Tuesday, June 3, 2014

Obamacare Schadenfreude, 6/3/14

Warmer, and more humid today, and still mostly sunny.  A front way out in West Virginia, Western Maryland and Pennsylvania threatens to bring us rain sometime this afternoon or evening. 

Obamacare gave President Obama a nervous tic:
The ritual started in earnest last fall in the midst of the biggest humiliation of Barack Obama’s presidency, the failure of the health care website. Anytime he heard a sliver of good news, the president reacted the same way: He knocked on the polished cherry wood table in the Roosevelt Room.

It’s a small thing, almost a nervous tic, but Obama’s habit of knocking on wood during Obamacare meetings had become notable, something that close advisers talked and even joked about among themselves.
...
When Obamacare fixer Jeffrey Zients told the president for the first time that the website would finally hold up under a rush of visitors, Obama joined his senior aides in a round of knocking.
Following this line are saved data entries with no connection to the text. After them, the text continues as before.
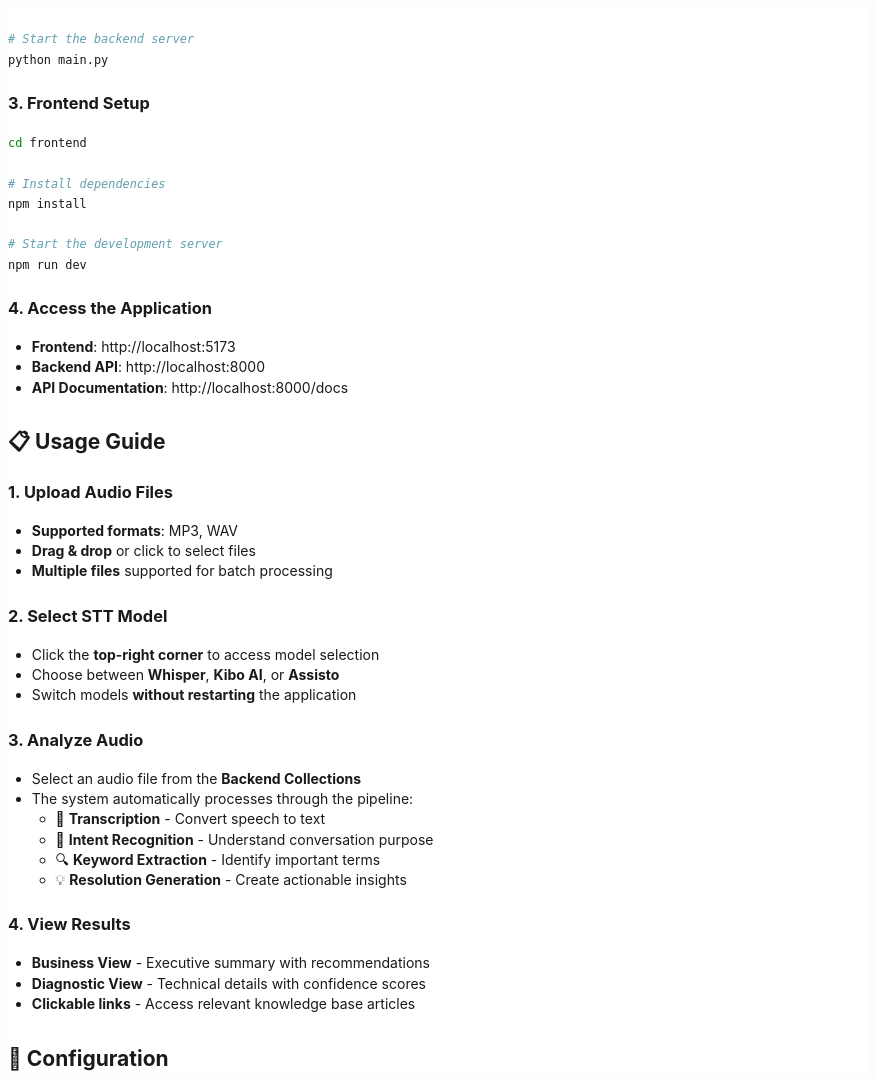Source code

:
 ```bash

# Start the backend server
python main.py
```

### 3. Frontend Setup
```bash
cd frontend

# Install dependencies
npm install

# Start the development server
npm run dev
```

### 4. Access the Application
- **Frontend**: http://localhost:5173
- **Backend API**: http://localhost:8000
- **API Documentation**: http://localhost:8000/docs

## 📋 Usage Guide

### 1. Upload Audio Files
- **Supported formats**: MP3, WAV
- **Drag & drop** or click to select files
- **Multiple files** supported for batch processing

### 2. Select STT Model
- Click the **top-right corner** to access model selection
- Choose between **Whisper**, **Kibo AI**, or **Assisto**
- Switch models **without restarting** the application

### 3. Analyze Audio
- Select an audio file from the **Backend Collections**
- The system automatically processes through the pipeline:
  - 🎤 **Transcription** - Convert speech to text
  - 🎯 **Intent Recognition** - Understand conversation purpose
  - 🔍 **Keyword Extraction** - Identify important terms
  - 💡 **Resolution Generation** - Create actionable insights

### 4. View Results
- **Business View** - Executive summary with recommendations
- **Diagnostic View** - Technical details with confidence scores
- **Clickable links** - Access relevant knowledge base articles

## 🔧 Configuration
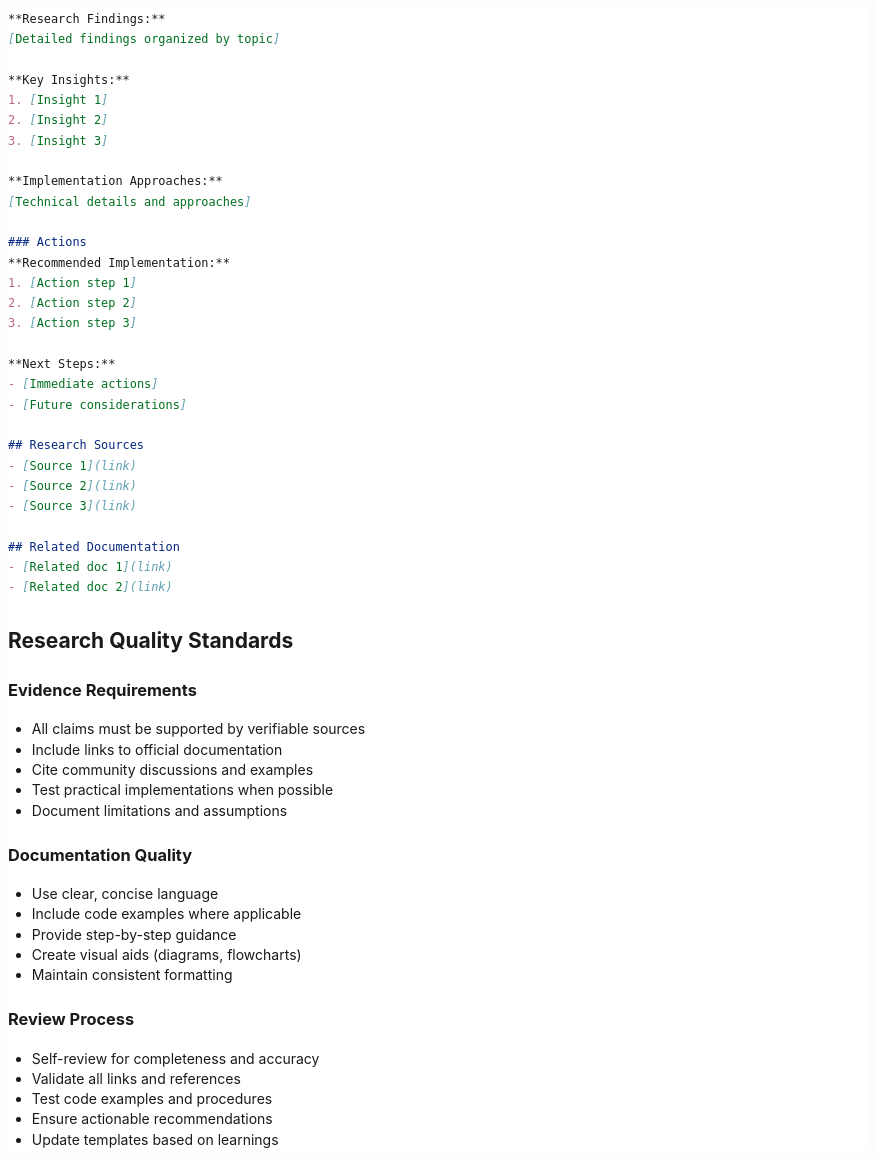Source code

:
 ```markdown
**Research Findings:**
[Detailed findings organized by topic]

**Key Insights:**
1. [Insight 1]
2. [Insight 2]
3. [Insight 3]

**Implementation Approaches:**
[Technical details and approaches]

### Actions
**Recommended Implementation:**
1. [Action step 1]
2. [Action step 2]
3. [Action step 3]

**Next Steps:**
- [Immediate actions]
- [Future considerations]

## Research Sources
- [Source 1](link)
- [Source 2](link)
- [Source 3](link)

## Related Documentation
- [Related doc 1](link)
- [Related doc 2](link)
```

## Research Quality Standards

### Evidence Requirements
- All claims must be supported by verifiable sources
- Include links to official documentation
- Cite community discussions and examples
- Test practical implementations when possible
- Document limitations and assumptions

### Documentation Quality
- Use clear, concise language
- Include code examples where applicable
- Provide step-by-step guidance
- Create visual aids (diagrams, flowcharts)
- Maintain consistent formatting

### Review Process
- Self-review for completeness and accuracy
- Validate all links and references
- Test code examples and procedures
- Ensure actionable recommendations
- Update templates based on learnings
When the insurance marketplace finally functioned as it should, they knocked. When enrollment numbers picked up in March, they knocked.

In interviews with more than 60 people who have had close dealings with Obama — his aides, lawmakers, friends, historians, critics and outside advisers — the portrait emerges of a president shadowed by a deepening awareness that his time and power are finite, and that two-thirds of his presidency is already in the past tense.
Certainly the most scientific administration in history.  There's nothing he can't fix with a signing statement and an executive order.

This one's not directly Obamacare Schadenfreude, but since it's the direction health care is going under Obamacare, I think it's worthy:

Citing Expense, Medicare Officials Pass on Investigating Fraud
Medicare lost 6.7 billion dollars to fraud and error in 2010, according to a new inspector’s general report. Something close to that number is likely lost every year, and NPR explains how this happens: of the claims examined overall, more than half “were billed at the wrong rate or lacked documentation to justify the service.” Moreover, the investigation found that while some doctors bill for procedures cheaper than the ones they actually provided, many more billed for procedures that were more expensive than what they provided.

In light of the report’s findings, the inspector general’s office suggested that CMS should investigate those doctors who charge for more expensive procedures than they actually deliver. And how did the CMS respond to this shocking report?
But in its reply to the findings, the Centers for Medicare and Medicaid Services, which runs Medicare, said it doesn’t plan to review the billings of doctors who almost always charge for the most expensive visits because it isn’t cost-effective to do so.
To put it simply: Medicare knows some doctors are ripping off taxpayers but lacks the ability or will to find out how bad the problem is, much less put a stop to it. If this is the glorious health care system we are building, God help us all.
The people ripping off Medicare are a constituency, and no government can profit from hurting a constituency, unless it's to benefit a larger constituency.  Tax payer should count, many of them are part of the constituency.  And the snake keeps eating it's own tail.